The reality is, these many challenges require many years of tireless devotion by adoptive parents to help their adopted deaf child(ren) to reach their greatest potential socially, emotionally, academically, mentally and spiritually.  Often this comes without much effort or commitment from the deaf child(ren) themselves.  Lack of self-motivation by their adopted deaf child(ren) to learn and achieve successes is a common complaint among our families.   



The delays in exposure to language because of deafness brings with it cognitive, emotional and social deficits and delays, which can lead to a variety of disorders in these areas.  Often times these cannot be fully overcome, no matter how much opportunity and time is invested for such. This research is based on children with deafness born to hearing parents, not those coming from abandonment and/or institutionalization backgrounds.

Even after deaf children have been "home" for as long as 5 years parent's expectations for improvements go unmet.  One of the hardest realities for parents is keeping an accurate perspective on the "real" age of their adopted deaf child.  The chronological age of the deaf child is so far removed from their real behavior-age, which is usually much less than half their age in months and years.
 

One way of keeping this more realistic is to ask families and then remind them often to think of their deaf son or daughter's birth date as being the first day they bring them "home".  Keep in mind though, they are not a "blank slate", but rather this child already has deficits and delays, since they have never received what God intended in utero and from birth on, naturally...full nurture and full language.  And they have survival skills you and I will never understand, fully.

This is why I stress the need for families to be fully convinced this is God's plan, not theirs before adopting.  This is why families who proceed with the adoption of a child with deafness must have a strong support system securely around them.  Even then, we have families who tell us that support system they thought was in place, was not in reality and disappeared once they brought their son or daughter home. This is not only those who can identify with them in the challenging adoption process, which is lifelong, but it is a support system that can and will support them in the deafness aspects, as well. 

If you are a believer and you are reading this post, no matter if you are seeking to adopt or seeking to place a child with deafness...PLEASE pray before you proceed and pray every time. Do not trust something just because you have always thought this way or that or done it this way or that.  Joshua made assumptions about God's plans for attacking Ai on the heels of his miraculous win in Jericho.  Thirty-six Israelites died because of Joshua's lack of seeking His plan, His way.  And there was disobedience to deal with, as well; sin in the camp.  You and I must seek Him constantly when making decisions of this magnitude.

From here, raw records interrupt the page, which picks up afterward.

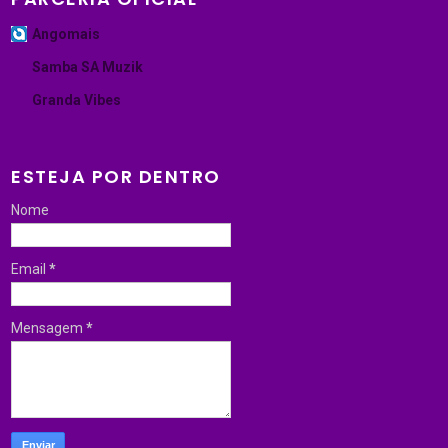
Angomais
Samba SA Muzik
Granda Vibes
ESTEJA POR DENTRO
Nome
Email
*
Mensagem
*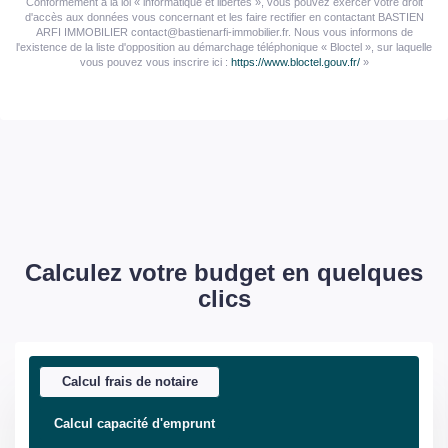
Conformément à la loi « informatique et libertés », vous pouvez exercer votre droit
d'accès aux données vous concernant et les faire rectifier en contactant BASTIEN
ARFI IMMOBILIER contact@bastienarfi-immobilier.fr. Nous vous informons de
l'existence de la liste d'opposition au démarchage téléphonique « Bloctel », sur laquelle
vous pouvez vous inscrire ici :
https://www.bloctel.gouv.fr/
»
Calculez votre budget en quelques
clics
Calcul frais de notaire
Calcul capacité d'emprunt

Let me pose a few questions for which I do not yet know the answers, fully:

Is there a BETTER way?


Is the trauma adoption causes equal to the trauma of no adoption
, at times?


AND

When is it "BEST practices" to support deaf children in their own countries in "family homes" with the $25,000+ it costs for one international adoption?

I am not asking you to do something I will not be doing, as well.  I will keep on asking, seeking and knocking until He gives me the answers and all for His glory! 





 Trust in the Lord with all your heart
    and lean not on your own understanding; 

 in all your ways acknowledge Him,
    and He will make your paths straight.